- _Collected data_
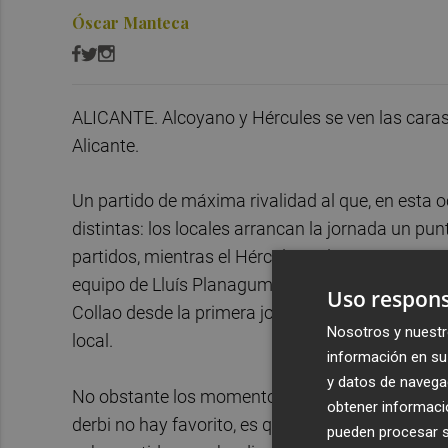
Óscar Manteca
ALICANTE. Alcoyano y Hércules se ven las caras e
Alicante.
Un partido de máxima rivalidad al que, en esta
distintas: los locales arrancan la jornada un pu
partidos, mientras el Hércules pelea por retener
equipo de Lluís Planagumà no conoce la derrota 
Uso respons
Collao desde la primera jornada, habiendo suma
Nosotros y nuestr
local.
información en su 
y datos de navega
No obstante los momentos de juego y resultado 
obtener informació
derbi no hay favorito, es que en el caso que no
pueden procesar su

...

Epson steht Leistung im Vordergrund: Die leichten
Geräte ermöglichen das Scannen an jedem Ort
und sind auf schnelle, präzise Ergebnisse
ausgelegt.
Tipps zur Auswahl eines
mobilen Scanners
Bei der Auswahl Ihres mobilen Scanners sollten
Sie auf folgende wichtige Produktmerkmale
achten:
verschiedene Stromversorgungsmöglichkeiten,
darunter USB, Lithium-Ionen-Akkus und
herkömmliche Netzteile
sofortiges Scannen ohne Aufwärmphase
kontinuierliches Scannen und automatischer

- _WORK REQUEST_
Please return the lines above that run from the line containing "herkömmliche Netzteile" to the line containing "kontinuierliches Scannen und automatischer", inclusive, exactly and with no other lines.

- _RESPONSE_
herkömmliche Netzteile
sofortiges Scannen ohne Aufwärmphase
kontinuierliches Scannen und automatischer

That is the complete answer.